**正文**
雨崩神瀑(尹學龍)檢視原始碼討論檢視歷史
《雨崩神瀑》是中國當代作家尹學龍寫的散文。
作品欣賞
雨崩神瀑
雨崩,只有二十幾戶人家的康巴藏族小村莊,藏於梅里雪山南側山窪。它幾乎與世隔絕,至今不通汽車,只有一條人馬驛道通向外界,須騎馬或步行18公里,翻越3700米的那宗拉山口,方能進入;出來經尼農峽谷,有20公里山路,大部分須步行,其中有5公里懸崖棧道,走過的人都說危險。
雨崩號稱當今徒步者的天堂。有人說去了雨崩,哪裡都不是風景。我已去了飛來寺和明永冰川,對徒步穿越本無多大興趣,但聽說雨崩神瀑是藏民轉山的朝拜聖地,便決定去雨崩。

**資料**
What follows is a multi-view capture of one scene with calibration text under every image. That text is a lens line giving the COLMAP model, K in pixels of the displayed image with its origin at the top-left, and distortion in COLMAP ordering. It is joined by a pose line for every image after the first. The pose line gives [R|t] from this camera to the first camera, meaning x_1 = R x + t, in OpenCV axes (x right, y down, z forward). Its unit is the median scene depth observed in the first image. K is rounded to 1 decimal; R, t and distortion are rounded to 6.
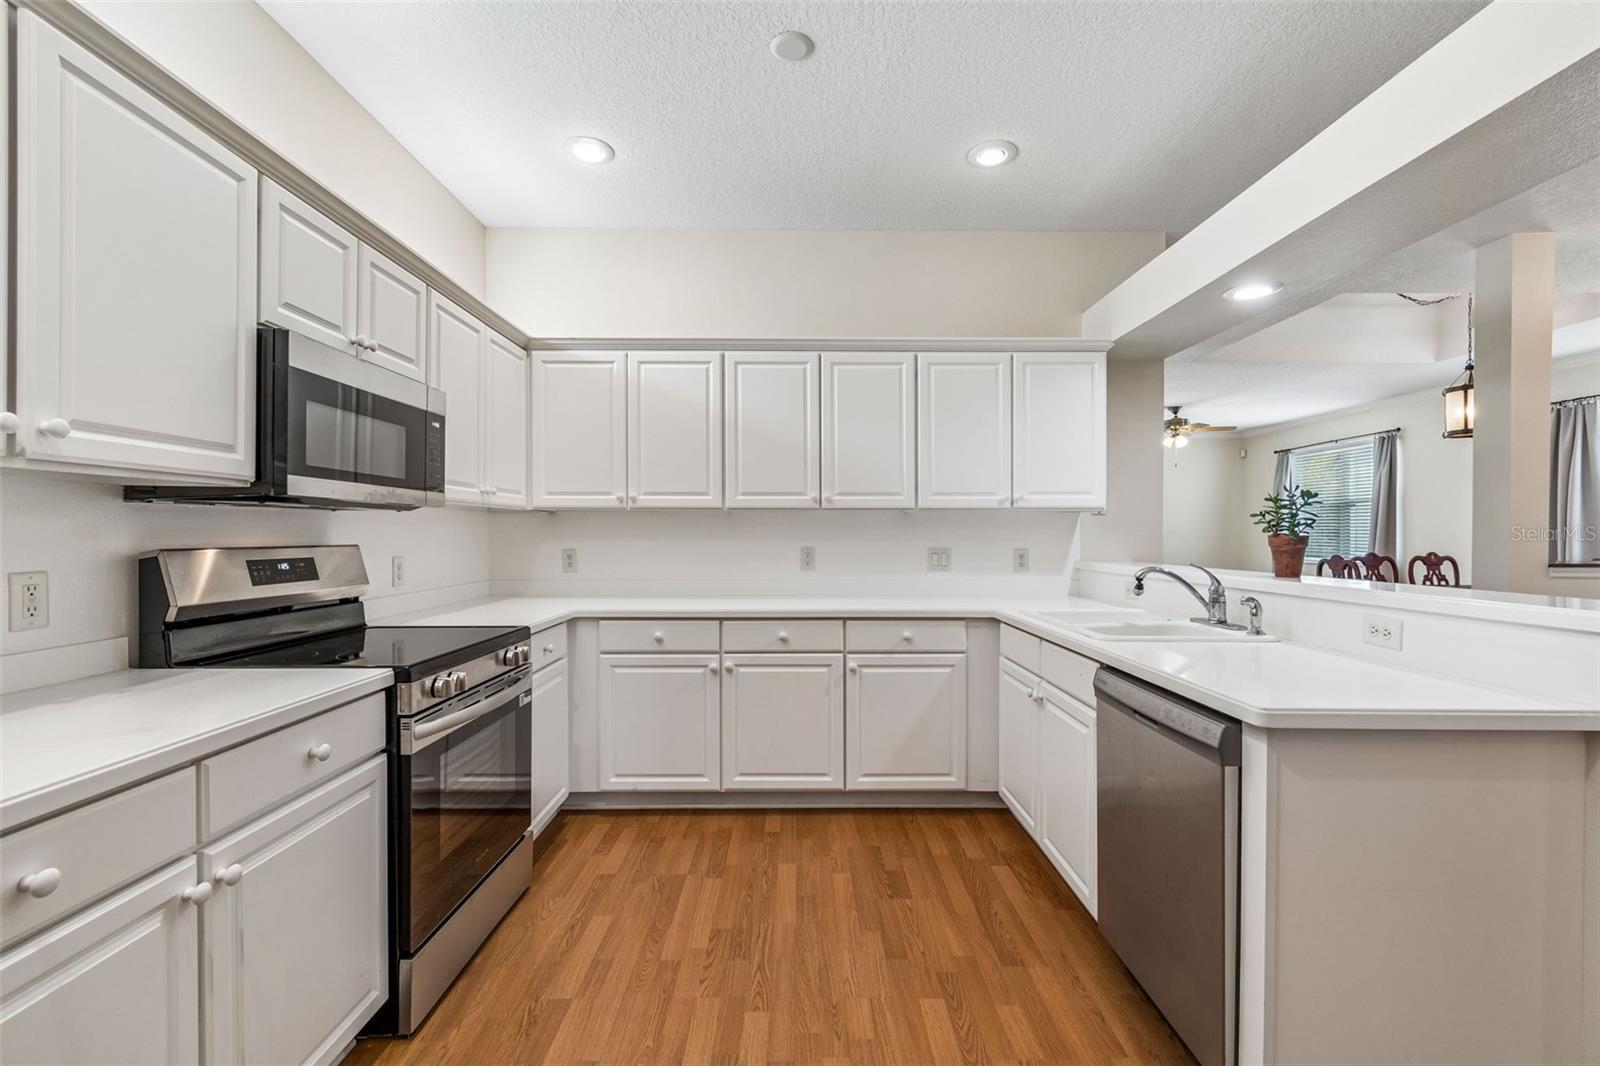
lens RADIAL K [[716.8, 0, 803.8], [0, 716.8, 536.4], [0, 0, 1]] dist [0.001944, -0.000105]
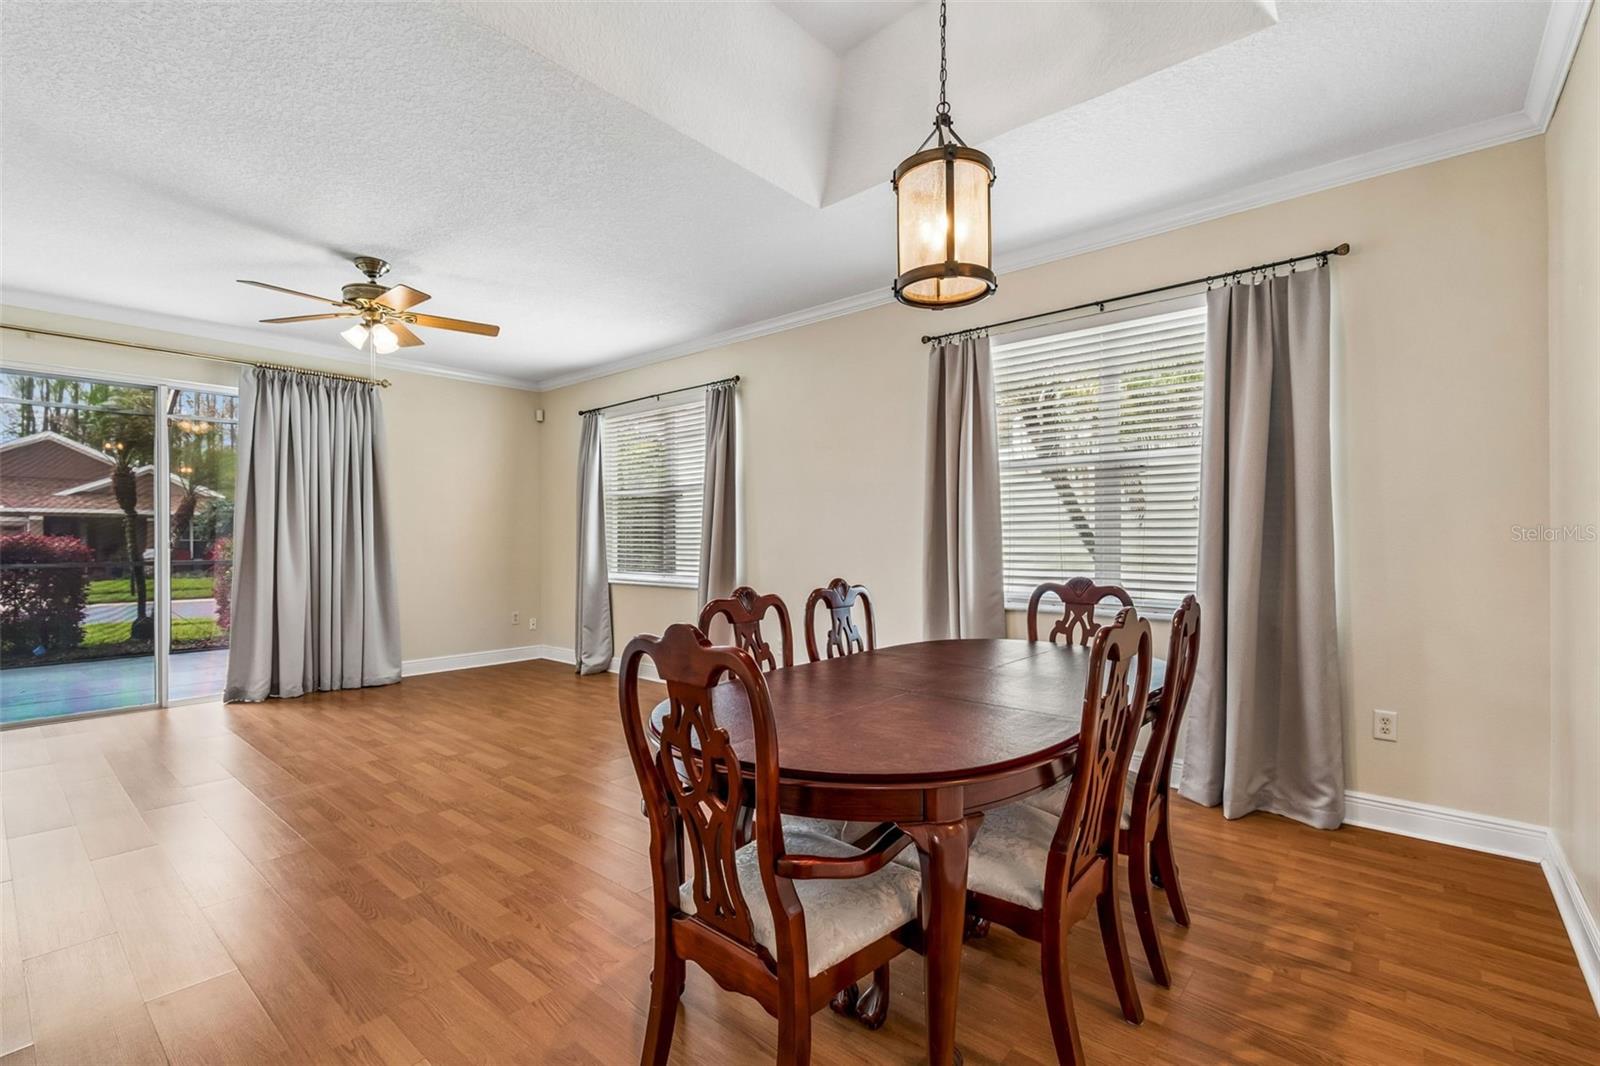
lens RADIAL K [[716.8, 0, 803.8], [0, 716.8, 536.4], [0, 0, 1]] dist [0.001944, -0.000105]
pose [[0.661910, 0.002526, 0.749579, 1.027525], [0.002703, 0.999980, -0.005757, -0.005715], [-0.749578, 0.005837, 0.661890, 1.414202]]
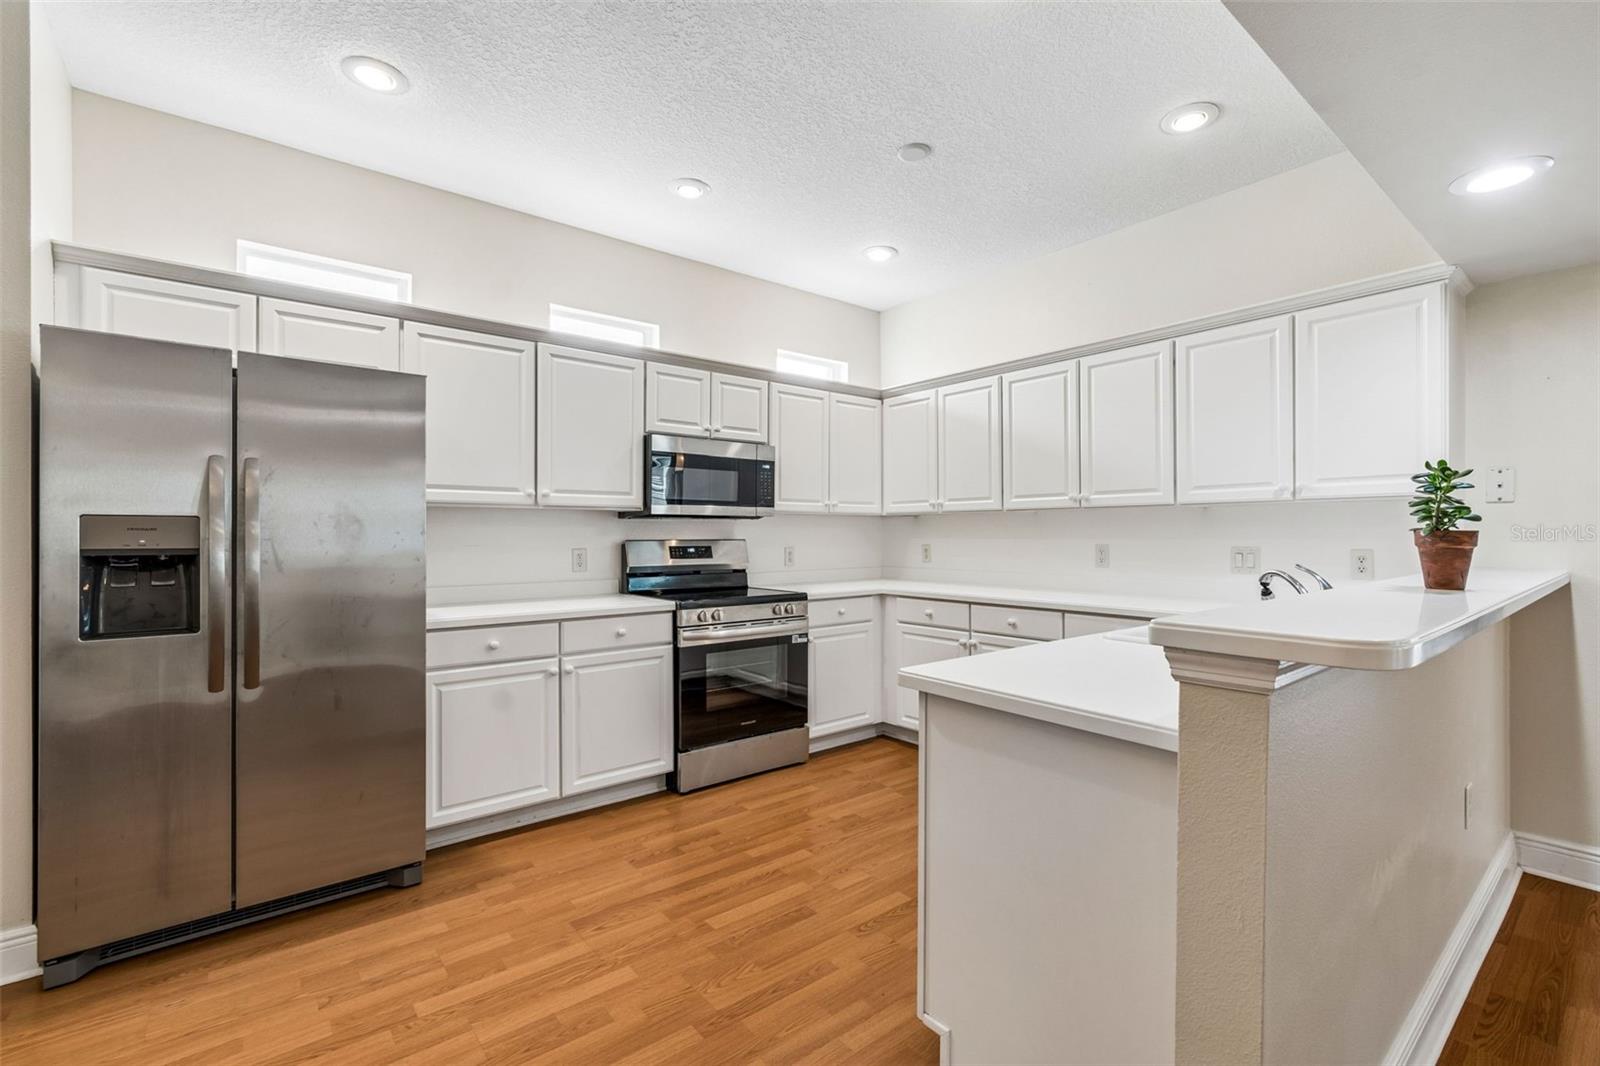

**思考題**
a: 在寫雨崩的這篇散文裡,從外界進入雨崩要翻越哪個山口?
b: 請接著寫雨崩的這篇散文,從末句之後往下寫。

**各題答案**
a: 海拔3700米的那宗拉山口。

b:
一
藏族女司機拉姆告訴我,尼農棧道危險,但風景絕佳。如有恐高症,可以不走棧道,原路返回。我問有沒有人發生危險?她說曾有兩位年輕人在棧道上躲牲口,被撞下懸崖喪命。我想能走牲口的棧道一定很寬,不會像華山千尺幢、黃山一線天那樣窄吧?拉姆說是的,但這裡的牲口從小放養山中,爬山能力極強,牲口走的路不見得人就能走。
此時正是我有意選擇的冬季。為減輕負擔,將必需的衣服穿在身上,換洗的衣服和生活用具都留在飛來寺旅館。連刮鬍刀都不帶,背包里只帶三包餅乾、一包牛肉乾、感冒藥、一瓶水、毛巾牙刷。和拉姆商定了路線,決定用三天時間進出。拉姆交待,手機在路上沒有信號,只有雨崩村有信號。出來前,在雨崩打電話給她,她到尼家峽谷外的尼農村接我。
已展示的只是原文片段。